Work request 1 — In the coffee grinder thread, translate this sentence into Spanish: "I agree but I prefer the EK on the Santos mini base."

Personally I think the Mythos is one of the best looking grinders out there purely because it looks a bit different to the general Mazzer-esque shapes. I like the EK for the same reason.


----------



## 7493 (May 29, 2014)

coffeechap said:


> I will try and post up some side by side photos of the all, I have a nino that I can place next to an e10 (same size as an e8) but will be on thursday


Thanks Dave (CC)! That's the next best thing to seeing them together for real.


----------



## reneb (Nov 2, 2011)

risky said:


> Personally I think the Mythos is one of the best looking grinders out there purely because it looks a bit different to the general Mazzer-esque shapes. I like the EK for the same reason.


don't disagree, just think it's a bit on the large side for most domestic kitchens. might be a lot better with the small hopper, and i do like the look of it and the fact that it doesn't follow the general grinder crowd as it were.

whenever anyone walks into my kitchen for the first time, they nearly all say "what the hell's that?" whilst pointing at the 65e. and when they ask how much it cost, well...

can't imagine what they'd say if i had a mythos, let alone an ek43 or an r120


----------



## 7493 (May 29, 2014)

risky said:


> Personally I think the Mythos is one of the best looking grinders out there purely because it looks a bit different to the general Mazzer-esque shapes. I like the EK for the same reason.


I agree but I prefer the EK on the Santos mini base.


----------



## risky (May 11, 2015)

Rob666 said:


> I agree but I prefer the EK on the Santos mini base.


Who doesn't? Perfection.


----------

Data excerpts —
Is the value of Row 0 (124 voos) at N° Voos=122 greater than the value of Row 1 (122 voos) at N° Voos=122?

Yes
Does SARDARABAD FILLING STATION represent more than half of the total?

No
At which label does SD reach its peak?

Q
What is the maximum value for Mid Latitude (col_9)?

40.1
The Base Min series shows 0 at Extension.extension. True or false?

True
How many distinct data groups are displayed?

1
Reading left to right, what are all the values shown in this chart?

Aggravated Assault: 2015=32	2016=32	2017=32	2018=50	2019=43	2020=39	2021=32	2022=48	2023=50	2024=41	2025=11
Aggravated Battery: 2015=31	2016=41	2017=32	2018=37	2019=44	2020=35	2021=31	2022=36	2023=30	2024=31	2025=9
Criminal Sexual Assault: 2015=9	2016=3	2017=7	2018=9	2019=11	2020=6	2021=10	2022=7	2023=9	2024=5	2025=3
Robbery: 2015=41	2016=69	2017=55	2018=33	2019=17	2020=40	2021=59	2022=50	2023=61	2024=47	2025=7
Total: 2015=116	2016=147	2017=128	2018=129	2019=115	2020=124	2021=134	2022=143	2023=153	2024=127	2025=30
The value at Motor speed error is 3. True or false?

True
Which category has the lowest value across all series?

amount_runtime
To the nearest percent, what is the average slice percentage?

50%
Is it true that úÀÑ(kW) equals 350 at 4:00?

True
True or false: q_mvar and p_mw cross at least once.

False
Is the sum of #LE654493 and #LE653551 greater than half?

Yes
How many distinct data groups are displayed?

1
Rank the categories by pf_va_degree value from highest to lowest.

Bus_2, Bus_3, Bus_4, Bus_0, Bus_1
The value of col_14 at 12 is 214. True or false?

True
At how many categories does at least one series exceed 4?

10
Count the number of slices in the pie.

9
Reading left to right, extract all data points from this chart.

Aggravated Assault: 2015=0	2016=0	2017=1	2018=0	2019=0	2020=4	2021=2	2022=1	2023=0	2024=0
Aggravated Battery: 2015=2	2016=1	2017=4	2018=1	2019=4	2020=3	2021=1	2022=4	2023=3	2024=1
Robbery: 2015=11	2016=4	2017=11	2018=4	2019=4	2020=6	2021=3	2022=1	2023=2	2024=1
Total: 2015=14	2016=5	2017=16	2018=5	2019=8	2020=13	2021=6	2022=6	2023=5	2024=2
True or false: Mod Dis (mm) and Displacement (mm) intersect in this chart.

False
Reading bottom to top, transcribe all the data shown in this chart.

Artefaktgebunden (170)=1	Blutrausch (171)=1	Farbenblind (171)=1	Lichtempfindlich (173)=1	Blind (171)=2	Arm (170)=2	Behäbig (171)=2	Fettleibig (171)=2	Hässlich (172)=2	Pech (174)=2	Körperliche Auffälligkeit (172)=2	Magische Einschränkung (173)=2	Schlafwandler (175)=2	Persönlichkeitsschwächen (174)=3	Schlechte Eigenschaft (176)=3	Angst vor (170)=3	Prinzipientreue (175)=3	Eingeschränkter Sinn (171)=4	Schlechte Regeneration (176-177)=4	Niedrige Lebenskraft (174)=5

Work request 2 — In the entries, convert the lines starting with the line that contains "Bus_2, Bus_3, Bus_4, Bus_0, Bus_1" and going on through the line that contains "True or false: Mod" into a JSON list of strings, one string per line, leaving out blank lines.

Task response 1 — Estoy de acuerdo, pero prefiero el EK sobre la base Santos mini.

Task response 2 —
[
  "Bus_2, Bus_3, Bus_4, Bus_0, Bus_1",
  "The value of col_14 at 12 is 214. True or false?",
  "True",
  "At how many categories does at least one series exceed 4?",
  "10",
  "Count the number of slices in the pie.",
  "9",
  "Reading left to right, extract all data points from this chart.",
  "Aggravated Assault: 2015=0\t2016=0\t2017=1\t2018=0\t2019=0\t2020=4\t2021=2\t2022=1\t2023=0\t2024=0",
  "Aggravated Battery: 2015=2\t2016=1\t2017=4\t2018=1\t2019=4\t2020=3\t2021=1\t2022=4\t2023=3\t2024=1",
  "Robbery: 2015=11\t2016=4\t2017=11\t2018=4\t2019=4\t2020=6\t2021=3\t2022=1\t2023=2\t2024=1",
  "Total: 2015=14\t2016=5\t2017=16\t2018=5\t2019=8\t2020=13\t2021=6\t2022=6\t2023=5\t2024=2",
  "True or false: Mod Dis (mm) and Displacement (mm) intersect in this chart."
]